[Saved entries]
——————————

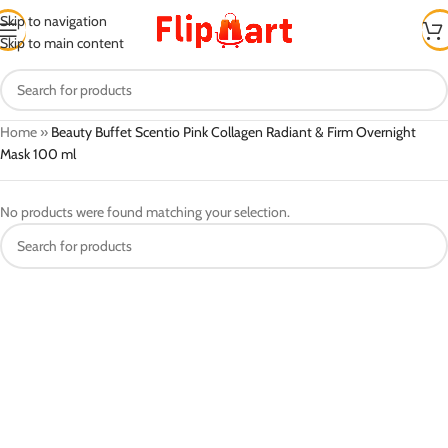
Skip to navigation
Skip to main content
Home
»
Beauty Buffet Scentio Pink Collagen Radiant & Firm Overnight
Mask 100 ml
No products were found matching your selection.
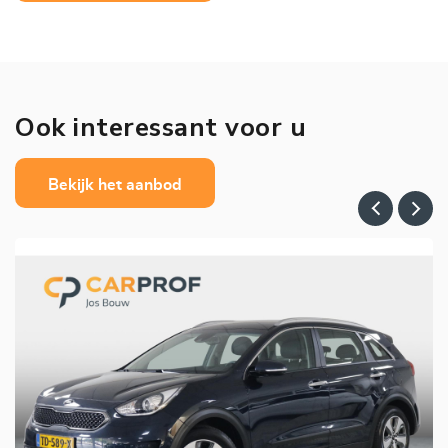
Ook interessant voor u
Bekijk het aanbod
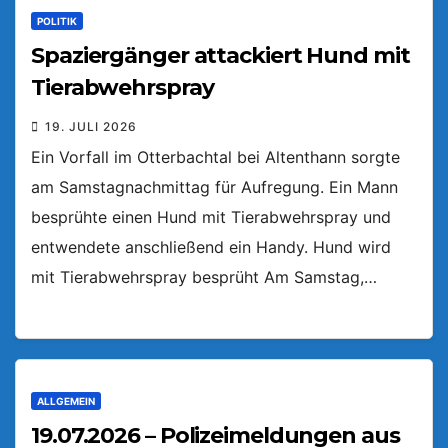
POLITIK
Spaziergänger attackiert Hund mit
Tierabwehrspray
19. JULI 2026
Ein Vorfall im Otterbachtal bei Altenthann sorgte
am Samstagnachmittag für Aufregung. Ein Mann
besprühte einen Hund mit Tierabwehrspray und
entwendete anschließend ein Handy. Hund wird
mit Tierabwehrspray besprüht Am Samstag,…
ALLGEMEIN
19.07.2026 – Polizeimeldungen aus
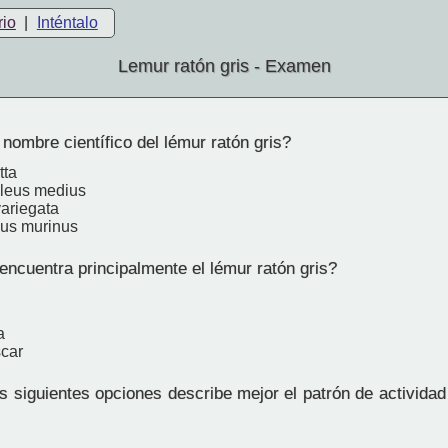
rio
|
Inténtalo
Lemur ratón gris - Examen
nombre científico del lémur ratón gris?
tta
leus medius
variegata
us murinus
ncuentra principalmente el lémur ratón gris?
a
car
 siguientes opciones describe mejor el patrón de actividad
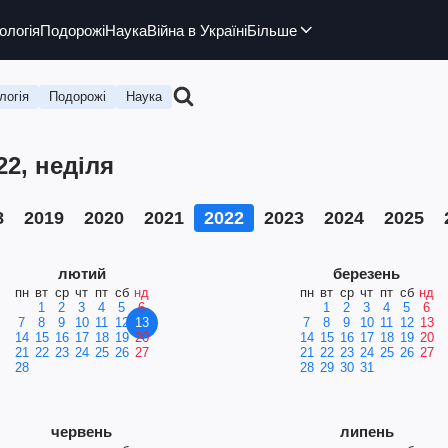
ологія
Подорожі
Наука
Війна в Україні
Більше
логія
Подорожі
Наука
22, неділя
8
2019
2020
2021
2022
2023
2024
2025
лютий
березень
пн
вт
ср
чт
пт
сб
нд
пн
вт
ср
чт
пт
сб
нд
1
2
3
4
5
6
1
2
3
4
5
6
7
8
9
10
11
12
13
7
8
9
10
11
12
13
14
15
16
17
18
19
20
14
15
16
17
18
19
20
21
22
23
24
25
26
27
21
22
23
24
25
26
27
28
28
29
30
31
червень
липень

——————————

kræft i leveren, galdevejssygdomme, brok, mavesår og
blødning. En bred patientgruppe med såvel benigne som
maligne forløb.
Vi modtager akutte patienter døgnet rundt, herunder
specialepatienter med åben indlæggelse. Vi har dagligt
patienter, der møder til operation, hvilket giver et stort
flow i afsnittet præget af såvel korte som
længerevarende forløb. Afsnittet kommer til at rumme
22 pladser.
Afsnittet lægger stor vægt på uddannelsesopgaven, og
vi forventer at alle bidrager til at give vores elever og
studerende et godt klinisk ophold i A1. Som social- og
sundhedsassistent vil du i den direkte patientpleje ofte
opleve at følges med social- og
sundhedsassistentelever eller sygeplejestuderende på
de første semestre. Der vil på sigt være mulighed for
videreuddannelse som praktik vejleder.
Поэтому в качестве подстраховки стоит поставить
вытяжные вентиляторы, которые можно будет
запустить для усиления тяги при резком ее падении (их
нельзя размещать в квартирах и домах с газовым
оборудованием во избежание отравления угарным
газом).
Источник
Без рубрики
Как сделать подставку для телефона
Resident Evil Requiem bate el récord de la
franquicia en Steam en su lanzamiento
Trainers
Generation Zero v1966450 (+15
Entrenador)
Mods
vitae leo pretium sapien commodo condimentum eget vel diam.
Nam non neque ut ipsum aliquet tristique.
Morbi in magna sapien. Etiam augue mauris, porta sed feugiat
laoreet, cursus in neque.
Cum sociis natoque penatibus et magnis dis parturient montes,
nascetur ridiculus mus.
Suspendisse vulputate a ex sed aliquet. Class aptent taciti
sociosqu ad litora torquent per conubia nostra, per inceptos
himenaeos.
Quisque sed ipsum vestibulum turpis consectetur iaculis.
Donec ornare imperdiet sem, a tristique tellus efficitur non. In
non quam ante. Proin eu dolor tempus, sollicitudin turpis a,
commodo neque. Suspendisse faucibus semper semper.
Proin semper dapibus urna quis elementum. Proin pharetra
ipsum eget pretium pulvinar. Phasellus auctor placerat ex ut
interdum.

——————————

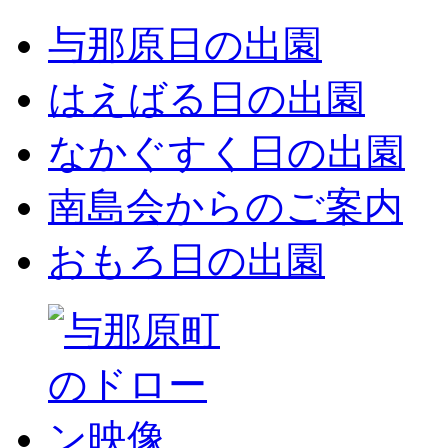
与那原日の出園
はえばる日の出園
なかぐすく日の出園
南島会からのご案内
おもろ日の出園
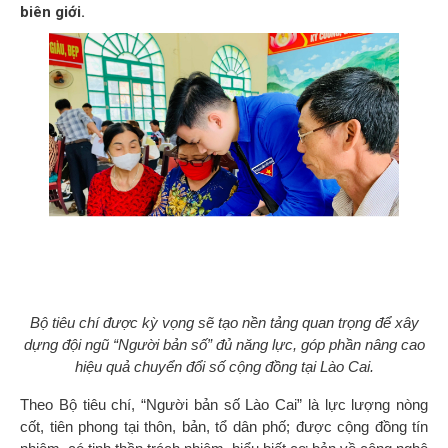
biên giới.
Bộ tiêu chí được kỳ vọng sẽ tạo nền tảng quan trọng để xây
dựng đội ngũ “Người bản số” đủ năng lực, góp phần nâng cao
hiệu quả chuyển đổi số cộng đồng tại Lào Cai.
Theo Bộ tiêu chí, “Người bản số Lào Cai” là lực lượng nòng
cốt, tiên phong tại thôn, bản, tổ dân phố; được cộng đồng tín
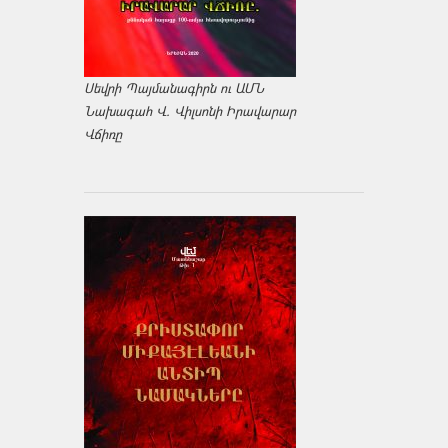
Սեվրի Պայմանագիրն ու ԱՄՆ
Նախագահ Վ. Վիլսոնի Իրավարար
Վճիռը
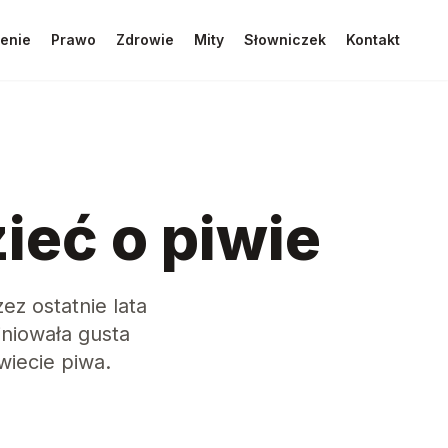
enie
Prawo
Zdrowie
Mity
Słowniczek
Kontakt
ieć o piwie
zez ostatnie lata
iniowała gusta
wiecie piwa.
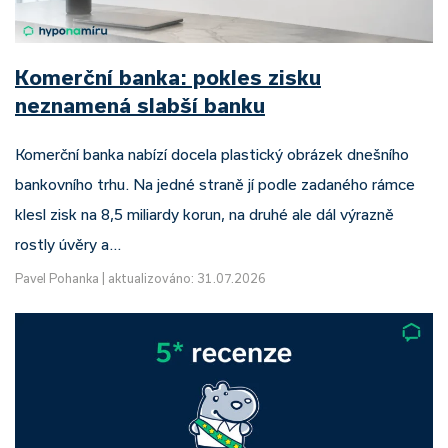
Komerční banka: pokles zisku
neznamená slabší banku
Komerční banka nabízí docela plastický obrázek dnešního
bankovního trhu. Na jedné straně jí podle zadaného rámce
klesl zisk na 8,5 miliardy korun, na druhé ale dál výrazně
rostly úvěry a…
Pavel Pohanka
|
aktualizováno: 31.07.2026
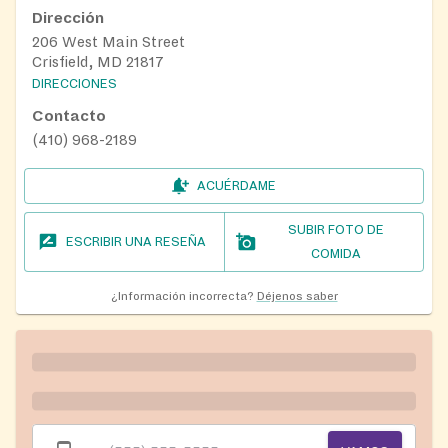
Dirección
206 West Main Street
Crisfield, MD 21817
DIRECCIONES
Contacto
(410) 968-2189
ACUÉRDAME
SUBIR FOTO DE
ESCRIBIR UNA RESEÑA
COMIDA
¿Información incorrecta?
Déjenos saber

——————————

▸ **ACTIVITY**: Look through the data above and report every line in which "Tierabwehrspray" appears.

▸ **ANSWER SPACE**:
Tierabwehrspray
besprühte einen Hund mit Tierabwehrspray und
mit Tierabwehrspray besprüht Am Samstag,…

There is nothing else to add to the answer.